Sono stato emigrante, come innumerevoli altri italiani, che nel dopoguerra ha cercato tranquillità e lavoro all’estero.
Mi sono deciso a scrivervi dopo aver visto la trasmissione televisiva «Punto e a capo» del 14 luglio 2005 dove si sono confrontati in un faccia a faccia gli onorevoli La Russa e Rizzo a proposito dei problemi derivanti dall’immigrazione clandestina, per portare la mia testimonianza su come era regolamentata la cosa quando io lasciai l’Italia, ripeto, nell’immediato dopoguerra, per andare in Australia.
In quegli anni non era possibile espatriare se non si era in possesso di un contratto di lavoro vistato dai rispettivi governi, quello dello Stato di appartenenza e quello dello Stato ospitante.

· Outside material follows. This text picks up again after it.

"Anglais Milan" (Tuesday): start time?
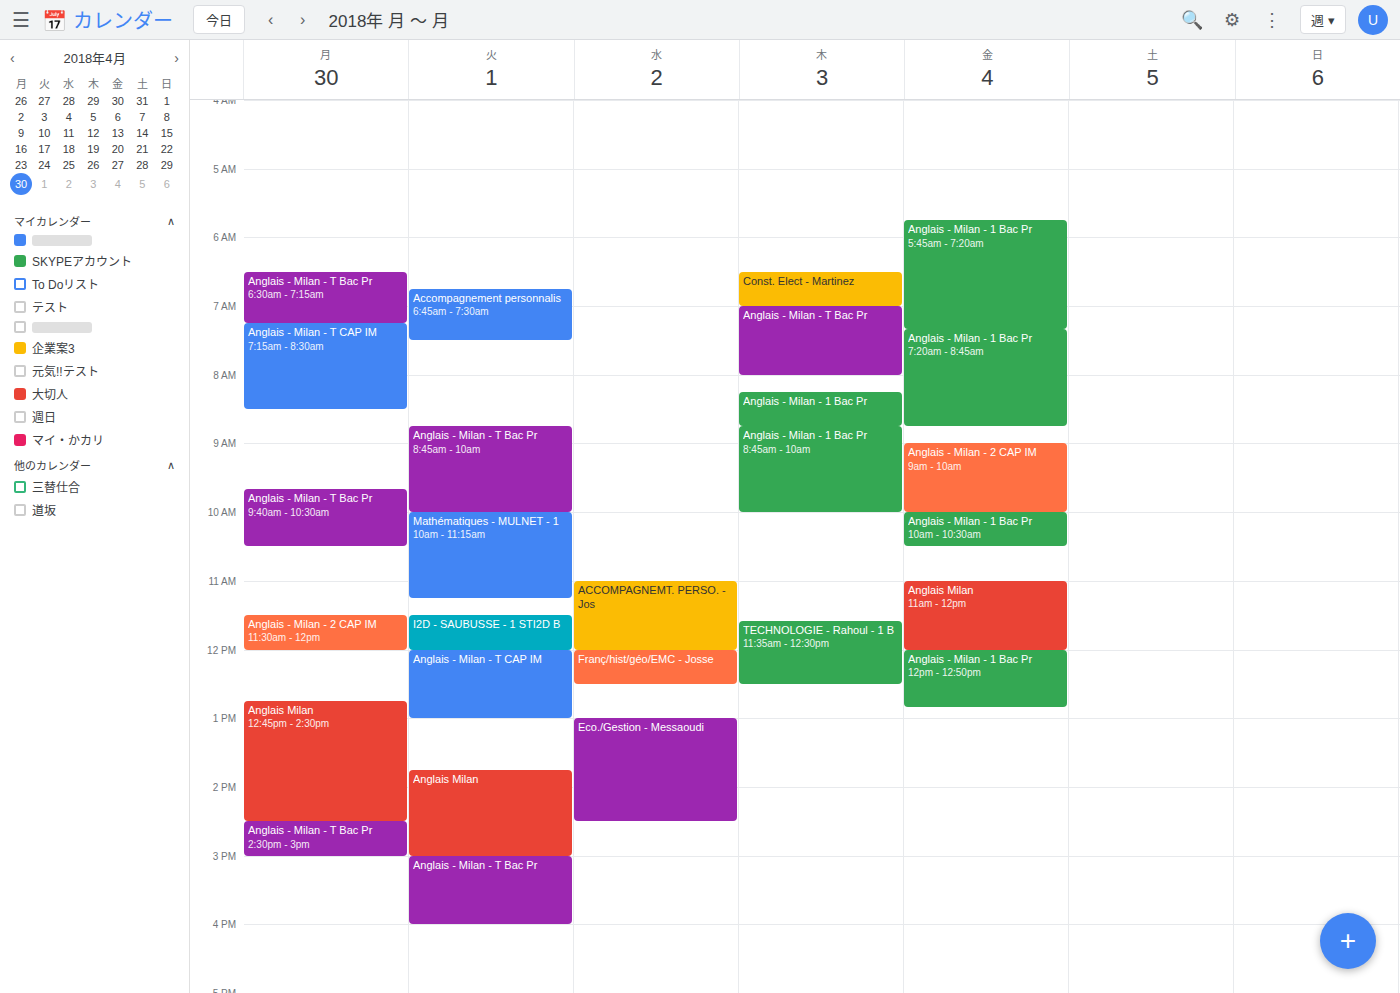
1:45 PMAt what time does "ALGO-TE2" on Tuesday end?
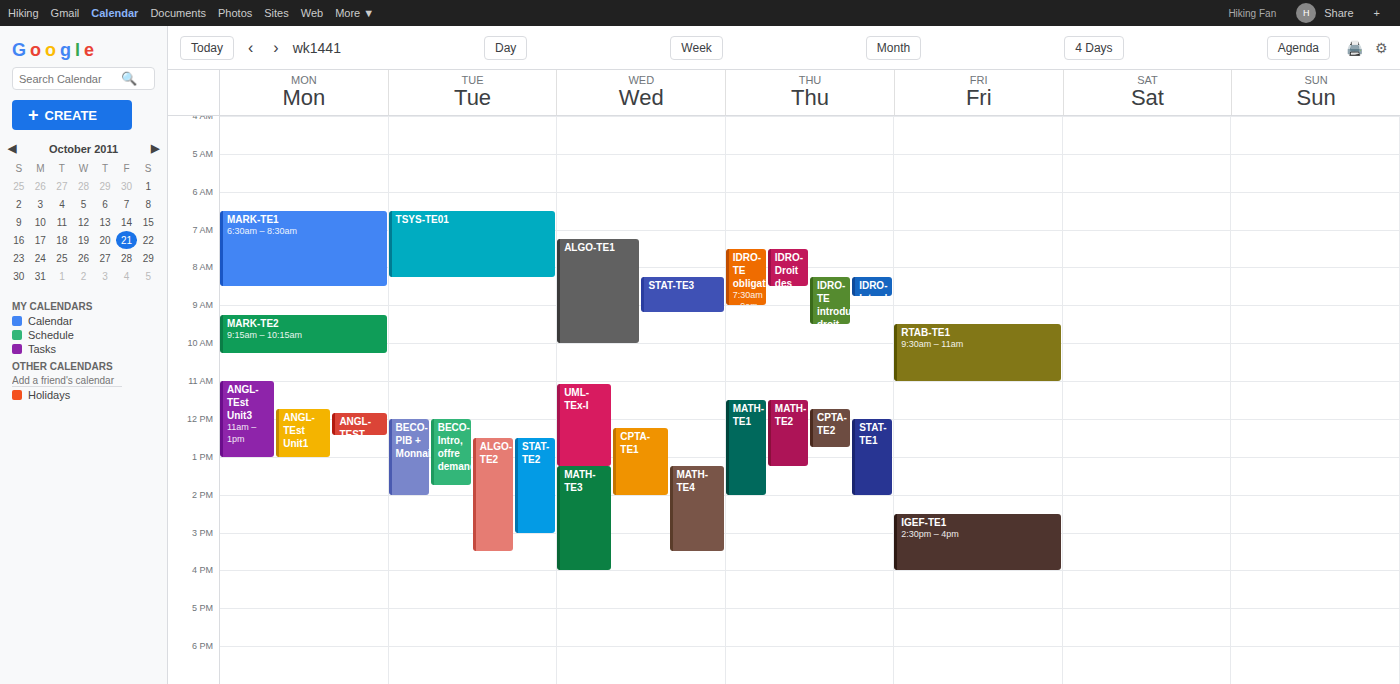
3:30 PM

Prima della partenza si era sottoposti a più visite mediche ed io personalmente, se sono voluto partire, mi sono dovuto far sistemare la dentatura e una volta giunto a destinazione, prima di sbarcare, sono stato tenuto per un certo periodo in quarantena a scopo cautelare.
Vorrei pertanto ribadire all’onorevole Rizzo che la clandestinità di massa in quel tempo non esisteva e gli italiani che emigravano all’estero erano supercontrollati. Se credono, possono benissimo informarsi che la verità è questa.